Transaction is a six-part British sitcom series created by and starring Jordan Gray and co-starring Nick Frost. It began broadcasting on ITV2 and ITVX on 24 June 2025.

==Premise==
Set in County Durham, a trans supermarket employee, hired for diversity purposes, turns into an egomaniac.

==Cast==
- Jordan Gray as Olivia ‘Liv’
- Nick Frost as Simon
- Doon Mackichan as Freida
- Thomas Gray as Tom
- Francesca Mills as Millie
- Kayla Meikle as Beefy Linda

==Production==
The series was first announced in 2022 and is based on a 2020 online series that Jordan Gray made for Comedy Central, although it does not repeat the original storylines and instead features all new material.

The six-part series was commissioned by ITVX and is a Big Talk Studios production.

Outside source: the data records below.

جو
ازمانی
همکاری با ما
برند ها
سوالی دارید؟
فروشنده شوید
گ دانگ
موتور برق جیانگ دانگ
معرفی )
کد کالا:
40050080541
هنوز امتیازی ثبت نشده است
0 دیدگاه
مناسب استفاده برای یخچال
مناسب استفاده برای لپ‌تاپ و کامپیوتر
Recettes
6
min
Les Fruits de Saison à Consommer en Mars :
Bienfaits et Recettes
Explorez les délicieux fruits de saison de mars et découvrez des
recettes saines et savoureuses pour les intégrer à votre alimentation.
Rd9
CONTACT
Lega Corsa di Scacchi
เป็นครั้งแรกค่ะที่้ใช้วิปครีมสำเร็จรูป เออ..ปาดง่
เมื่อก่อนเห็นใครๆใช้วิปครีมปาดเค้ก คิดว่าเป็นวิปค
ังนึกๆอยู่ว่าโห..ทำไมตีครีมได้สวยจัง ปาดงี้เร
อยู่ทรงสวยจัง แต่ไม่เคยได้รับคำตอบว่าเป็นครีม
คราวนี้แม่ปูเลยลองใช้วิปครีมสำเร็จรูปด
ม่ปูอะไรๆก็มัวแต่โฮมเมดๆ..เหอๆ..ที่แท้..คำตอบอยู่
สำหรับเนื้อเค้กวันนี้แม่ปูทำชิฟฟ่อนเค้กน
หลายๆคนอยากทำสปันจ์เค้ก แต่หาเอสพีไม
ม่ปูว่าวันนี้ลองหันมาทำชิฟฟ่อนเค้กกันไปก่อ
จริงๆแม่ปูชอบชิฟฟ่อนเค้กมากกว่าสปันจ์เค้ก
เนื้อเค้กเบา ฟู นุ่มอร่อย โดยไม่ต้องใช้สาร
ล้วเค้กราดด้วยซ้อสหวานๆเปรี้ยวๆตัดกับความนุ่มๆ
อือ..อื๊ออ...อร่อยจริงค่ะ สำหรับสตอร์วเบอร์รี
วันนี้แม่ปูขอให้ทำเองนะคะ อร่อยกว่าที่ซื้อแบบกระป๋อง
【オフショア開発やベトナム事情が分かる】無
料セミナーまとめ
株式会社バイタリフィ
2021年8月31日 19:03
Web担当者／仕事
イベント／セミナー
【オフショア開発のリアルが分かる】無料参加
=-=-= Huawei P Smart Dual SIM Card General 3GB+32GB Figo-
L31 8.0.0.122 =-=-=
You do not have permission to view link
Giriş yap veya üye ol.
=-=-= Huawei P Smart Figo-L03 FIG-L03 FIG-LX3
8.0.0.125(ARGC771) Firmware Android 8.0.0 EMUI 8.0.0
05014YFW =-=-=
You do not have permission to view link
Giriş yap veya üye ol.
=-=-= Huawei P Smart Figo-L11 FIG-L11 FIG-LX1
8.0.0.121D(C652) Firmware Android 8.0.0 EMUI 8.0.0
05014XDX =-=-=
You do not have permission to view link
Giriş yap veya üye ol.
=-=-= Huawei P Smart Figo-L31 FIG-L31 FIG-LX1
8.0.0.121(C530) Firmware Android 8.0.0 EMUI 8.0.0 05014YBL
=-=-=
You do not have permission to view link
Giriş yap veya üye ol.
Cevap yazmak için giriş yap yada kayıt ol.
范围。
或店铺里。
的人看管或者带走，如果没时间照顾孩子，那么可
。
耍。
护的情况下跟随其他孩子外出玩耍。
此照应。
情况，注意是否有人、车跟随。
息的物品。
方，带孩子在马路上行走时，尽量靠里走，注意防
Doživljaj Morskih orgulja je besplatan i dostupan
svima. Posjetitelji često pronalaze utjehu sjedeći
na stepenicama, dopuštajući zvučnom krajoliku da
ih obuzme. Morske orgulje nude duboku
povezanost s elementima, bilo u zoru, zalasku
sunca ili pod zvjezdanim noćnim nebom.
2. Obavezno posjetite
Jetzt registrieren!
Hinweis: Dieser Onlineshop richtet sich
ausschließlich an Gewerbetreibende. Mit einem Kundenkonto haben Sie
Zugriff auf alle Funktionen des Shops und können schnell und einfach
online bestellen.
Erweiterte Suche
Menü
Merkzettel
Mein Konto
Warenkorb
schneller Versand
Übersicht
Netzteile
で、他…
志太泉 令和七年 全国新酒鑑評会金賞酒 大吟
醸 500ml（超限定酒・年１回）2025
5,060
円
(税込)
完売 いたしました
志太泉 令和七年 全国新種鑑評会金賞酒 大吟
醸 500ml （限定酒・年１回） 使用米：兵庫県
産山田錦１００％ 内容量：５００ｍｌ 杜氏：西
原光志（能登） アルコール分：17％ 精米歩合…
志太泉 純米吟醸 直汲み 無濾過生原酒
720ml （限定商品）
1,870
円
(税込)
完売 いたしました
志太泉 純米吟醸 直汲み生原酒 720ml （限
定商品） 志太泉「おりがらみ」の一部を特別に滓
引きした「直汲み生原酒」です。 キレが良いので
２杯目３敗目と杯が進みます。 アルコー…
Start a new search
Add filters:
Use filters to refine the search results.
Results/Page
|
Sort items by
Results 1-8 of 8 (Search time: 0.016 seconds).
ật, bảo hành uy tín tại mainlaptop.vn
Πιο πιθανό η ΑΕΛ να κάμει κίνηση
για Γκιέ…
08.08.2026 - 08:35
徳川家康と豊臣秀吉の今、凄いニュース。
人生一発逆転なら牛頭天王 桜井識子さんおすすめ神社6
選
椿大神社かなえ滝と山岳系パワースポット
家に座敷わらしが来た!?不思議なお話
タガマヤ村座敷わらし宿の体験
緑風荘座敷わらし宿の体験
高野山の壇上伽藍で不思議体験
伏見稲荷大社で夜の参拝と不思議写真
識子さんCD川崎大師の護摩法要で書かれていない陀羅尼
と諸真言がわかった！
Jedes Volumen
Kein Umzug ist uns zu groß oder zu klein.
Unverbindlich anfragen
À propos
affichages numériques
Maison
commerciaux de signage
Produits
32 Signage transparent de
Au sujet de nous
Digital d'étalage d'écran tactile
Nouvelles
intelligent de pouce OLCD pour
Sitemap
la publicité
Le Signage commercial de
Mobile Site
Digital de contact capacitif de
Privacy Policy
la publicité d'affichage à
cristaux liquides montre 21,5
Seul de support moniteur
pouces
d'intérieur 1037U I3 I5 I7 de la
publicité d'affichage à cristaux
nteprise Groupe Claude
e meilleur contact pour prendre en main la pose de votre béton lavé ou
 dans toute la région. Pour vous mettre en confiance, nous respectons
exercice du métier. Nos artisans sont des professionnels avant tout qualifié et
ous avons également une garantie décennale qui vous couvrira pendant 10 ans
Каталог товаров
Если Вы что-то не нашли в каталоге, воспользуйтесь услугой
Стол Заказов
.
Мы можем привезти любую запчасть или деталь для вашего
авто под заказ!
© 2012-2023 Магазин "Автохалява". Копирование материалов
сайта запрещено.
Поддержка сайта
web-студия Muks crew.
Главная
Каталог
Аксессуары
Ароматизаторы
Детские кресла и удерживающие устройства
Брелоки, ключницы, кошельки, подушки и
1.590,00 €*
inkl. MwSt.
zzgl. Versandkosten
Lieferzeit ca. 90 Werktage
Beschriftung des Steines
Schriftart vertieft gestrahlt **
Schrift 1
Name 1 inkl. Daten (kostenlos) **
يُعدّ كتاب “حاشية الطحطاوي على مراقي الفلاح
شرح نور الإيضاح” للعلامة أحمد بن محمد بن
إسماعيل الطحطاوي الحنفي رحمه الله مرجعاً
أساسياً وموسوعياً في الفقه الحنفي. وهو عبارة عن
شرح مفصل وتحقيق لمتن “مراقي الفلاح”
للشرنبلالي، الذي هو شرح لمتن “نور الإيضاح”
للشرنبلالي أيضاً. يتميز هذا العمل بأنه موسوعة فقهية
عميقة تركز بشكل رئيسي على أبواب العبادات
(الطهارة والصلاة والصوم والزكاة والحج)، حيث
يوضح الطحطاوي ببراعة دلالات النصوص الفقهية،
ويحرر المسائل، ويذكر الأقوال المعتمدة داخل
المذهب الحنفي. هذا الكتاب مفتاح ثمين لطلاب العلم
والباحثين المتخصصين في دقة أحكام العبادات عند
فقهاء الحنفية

The series is written and created by Gray and the executive producers are Kenton Allen, Lucy Robinson, Jordan Gray, and Nick Frost, and the producer is Lara Singer. It is directed by Ollie Parsons. The series is produced in association with and will be distributed by ITV Studios.

The cast is led by Gray and Frost, alongside Doon Mackichan, Thomas Gray and Francesca Mills. Filming took place in late 2024 in Hartlepool.

===Accolades===
In March 2026, Gray was nominated for Comedy Performance – Female at the 2026 Royal Television Society Programme Awards.